- The Washington Times - Sunday, March 28, 2021

President Biden said Sunday he’s going to approach the migrant surge at the southern border his way and he doesn’t care about critiques from his predecessor, dismissing him as “the other guy.”

Returning from a Delaware weekend, Mr. Biden reacted to reports that former President Donald Trump will visit the U.S.-Mexico border to highlight the crisis.

“We are putting in place a plan that I feel very confident about, and I don’t care what the other guy does,” Mr. Biden said.

Last week, Mr. Biden said the border surge “happens every year” and he put Vice President Kamala Harris in charge of attempting to persuade Mexico and Central American countries to do more to stop the influx of people heading to the United States.

The president rejected the migrants’ own statements that they’re coming because they expect more lenient treatment under his tenure, saying “I guess I should be flattered,” but insisted the real reasons they’re coming now are because it’s the easiest season to travel, and because of suddenly rougher conditions back home.

But Mr. Trump, who made border security his signature issue, told Fox News the situation is tough to ignore. He said officials from U.S. Customs and Border Protection asked him to visit so he might follow through sometime “over the next couple of weeks.

“Thousands and thousands of people are coming up right now as we speak,” Mr. Trump told Fox News. “And you’re going to have millions of people pouring into our country and it’s going to destroy our country. I don’t know what they’re doing and they don’t know what they’re doing. It’s a very, very dangerous situation. I’d love not to be involved. Somebody else is supposed to be doing it.”

Pressed by Fox News personality Jeanine Pirro on whether he would visit the border before Mr. Biden, Mr. Trump said he was not trying to compete with the current president.

“Well, I’m not looking to have a race, I’m looking to get a problem solved,” Mr. Trump said.

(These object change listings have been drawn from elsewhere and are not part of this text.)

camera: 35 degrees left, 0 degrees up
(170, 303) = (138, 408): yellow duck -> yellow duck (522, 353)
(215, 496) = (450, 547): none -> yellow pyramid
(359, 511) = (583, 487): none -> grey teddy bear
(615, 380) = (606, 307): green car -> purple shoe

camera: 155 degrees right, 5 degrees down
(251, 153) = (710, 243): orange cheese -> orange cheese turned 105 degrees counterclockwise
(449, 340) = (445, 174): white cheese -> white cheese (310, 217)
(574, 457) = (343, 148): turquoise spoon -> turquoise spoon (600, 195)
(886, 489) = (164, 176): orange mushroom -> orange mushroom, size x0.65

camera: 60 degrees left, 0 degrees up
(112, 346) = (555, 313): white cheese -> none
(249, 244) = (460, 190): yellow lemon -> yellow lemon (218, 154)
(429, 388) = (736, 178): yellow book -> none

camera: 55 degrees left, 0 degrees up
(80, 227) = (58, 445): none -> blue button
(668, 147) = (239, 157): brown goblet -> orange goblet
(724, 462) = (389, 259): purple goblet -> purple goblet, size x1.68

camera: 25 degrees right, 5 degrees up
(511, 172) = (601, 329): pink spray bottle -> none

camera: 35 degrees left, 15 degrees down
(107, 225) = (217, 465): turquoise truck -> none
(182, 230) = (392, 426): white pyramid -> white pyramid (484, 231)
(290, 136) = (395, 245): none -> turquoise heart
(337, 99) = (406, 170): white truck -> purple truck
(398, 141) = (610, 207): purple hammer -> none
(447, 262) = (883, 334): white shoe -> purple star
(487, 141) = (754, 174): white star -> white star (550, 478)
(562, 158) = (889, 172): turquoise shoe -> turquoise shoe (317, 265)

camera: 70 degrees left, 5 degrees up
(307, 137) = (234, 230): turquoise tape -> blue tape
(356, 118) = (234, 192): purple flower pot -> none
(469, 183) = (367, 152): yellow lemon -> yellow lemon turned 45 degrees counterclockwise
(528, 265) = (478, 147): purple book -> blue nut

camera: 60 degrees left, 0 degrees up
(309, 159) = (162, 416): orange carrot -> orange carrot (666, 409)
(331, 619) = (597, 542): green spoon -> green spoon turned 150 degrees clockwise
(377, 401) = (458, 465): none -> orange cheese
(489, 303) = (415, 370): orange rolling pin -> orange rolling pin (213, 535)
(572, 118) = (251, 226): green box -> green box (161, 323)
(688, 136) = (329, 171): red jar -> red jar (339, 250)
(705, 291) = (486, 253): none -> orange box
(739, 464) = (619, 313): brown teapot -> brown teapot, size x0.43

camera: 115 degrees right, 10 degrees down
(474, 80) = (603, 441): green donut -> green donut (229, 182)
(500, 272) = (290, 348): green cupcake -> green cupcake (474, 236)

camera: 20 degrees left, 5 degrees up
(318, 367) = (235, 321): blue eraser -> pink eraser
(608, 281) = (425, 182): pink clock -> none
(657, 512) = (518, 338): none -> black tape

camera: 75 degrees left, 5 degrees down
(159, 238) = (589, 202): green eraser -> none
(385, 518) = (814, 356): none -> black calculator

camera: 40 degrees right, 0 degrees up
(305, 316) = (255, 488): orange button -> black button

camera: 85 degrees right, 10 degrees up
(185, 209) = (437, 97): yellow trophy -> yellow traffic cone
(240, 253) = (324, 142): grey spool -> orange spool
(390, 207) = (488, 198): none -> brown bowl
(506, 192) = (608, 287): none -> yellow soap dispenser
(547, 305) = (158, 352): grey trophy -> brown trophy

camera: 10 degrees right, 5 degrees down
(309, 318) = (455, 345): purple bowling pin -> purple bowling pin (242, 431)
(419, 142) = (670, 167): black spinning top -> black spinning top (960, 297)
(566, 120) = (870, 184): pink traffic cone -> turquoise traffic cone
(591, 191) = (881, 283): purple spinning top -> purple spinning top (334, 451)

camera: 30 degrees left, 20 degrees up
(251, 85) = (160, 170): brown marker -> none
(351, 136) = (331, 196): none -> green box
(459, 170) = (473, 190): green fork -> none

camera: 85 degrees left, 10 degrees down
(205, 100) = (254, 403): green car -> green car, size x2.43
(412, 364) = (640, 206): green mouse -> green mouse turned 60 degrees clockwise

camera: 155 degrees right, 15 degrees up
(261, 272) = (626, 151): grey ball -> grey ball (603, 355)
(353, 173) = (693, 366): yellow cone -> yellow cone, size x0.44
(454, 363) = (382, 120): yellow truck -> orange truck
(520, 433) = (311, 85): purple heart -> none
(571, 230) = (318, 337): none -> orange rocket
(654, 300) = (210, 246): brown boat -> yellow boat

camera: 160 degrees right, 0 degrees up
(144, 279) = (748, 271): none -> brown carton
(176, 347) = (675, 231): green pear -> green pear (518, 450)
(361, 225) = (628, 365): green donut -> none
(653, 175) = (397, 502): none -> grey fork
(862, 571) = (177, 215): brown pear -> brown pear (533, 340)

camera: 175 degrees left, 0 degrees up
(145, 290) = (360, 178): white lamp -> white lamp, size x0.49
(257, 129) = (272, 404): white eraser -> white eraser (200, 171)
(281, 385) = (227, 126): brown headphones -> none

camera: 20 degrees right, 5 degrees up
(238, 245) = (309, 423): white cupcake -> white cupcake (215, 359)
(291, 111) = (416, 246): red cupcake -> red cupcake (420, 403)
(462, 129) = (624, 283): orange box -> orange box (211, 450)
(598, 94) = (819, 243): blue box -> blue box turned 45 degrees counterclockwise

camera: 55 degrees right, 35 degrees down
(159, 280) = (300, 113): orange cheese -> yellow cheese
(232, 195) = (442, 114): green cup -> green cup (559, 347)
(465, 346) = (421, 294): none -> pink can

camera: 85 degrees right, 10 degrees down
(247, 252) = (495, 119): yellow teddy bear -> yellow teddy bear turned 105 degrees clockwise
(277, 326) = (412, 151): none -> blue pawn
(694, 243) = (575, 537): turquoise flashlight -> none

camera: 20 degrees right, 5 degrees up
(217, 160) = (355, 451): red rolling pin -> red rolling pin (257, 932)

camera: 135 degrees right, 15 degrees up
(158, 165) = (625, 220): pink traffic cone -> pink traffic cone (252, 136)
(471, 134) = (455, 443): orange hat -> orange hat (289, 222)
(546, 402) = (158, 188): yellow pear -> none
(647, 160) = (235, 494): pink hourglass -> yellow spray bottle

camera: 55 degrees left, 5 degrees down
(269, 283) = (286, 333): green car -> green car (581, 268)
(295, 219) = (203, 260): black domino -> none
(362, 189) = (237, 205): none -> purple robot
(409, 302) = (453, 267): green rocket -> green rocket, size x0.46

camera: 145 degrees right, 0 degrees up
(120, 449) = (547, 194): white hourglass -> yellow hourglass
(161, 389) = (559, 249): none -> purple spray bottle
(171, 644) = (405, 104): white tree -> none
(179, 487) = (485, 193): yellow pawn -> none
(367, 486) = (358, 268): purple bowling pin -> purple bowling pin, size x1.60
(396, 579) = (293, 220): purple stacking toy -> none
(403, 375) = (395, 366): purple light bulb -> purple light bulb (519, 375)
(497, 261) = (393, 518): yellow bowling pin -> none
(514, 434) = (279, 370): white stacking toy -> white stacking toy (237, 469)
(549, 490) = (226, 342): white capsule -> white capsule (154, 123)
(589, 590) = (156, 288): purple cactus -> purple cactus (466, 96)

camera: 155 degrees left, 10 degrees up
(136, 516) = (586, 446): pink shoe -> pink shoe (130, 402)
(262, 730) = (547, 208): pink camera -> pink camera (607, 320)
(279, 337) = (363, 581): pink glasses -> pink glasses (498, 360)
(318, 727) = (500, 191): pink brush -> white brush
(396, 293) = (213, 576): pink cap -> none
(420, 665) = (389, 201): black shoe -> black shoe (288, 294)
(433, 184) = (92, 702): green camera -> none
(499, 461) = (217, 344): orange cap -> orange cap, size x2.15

Mr. Trump painted a sinister portrait of the type of migrant wave, akin to rhetoric he used during his successful 2016 campaign.

“We have — you have potentially millions of people coming up over a fairly short period of time and these are people that in a large way are not people that we want in our country. You have criminals coming up, you have murderers, rapists, drug dealers coming up,” he said.

• Stephen Dinan and Tom Howell Jr. contributed to this report.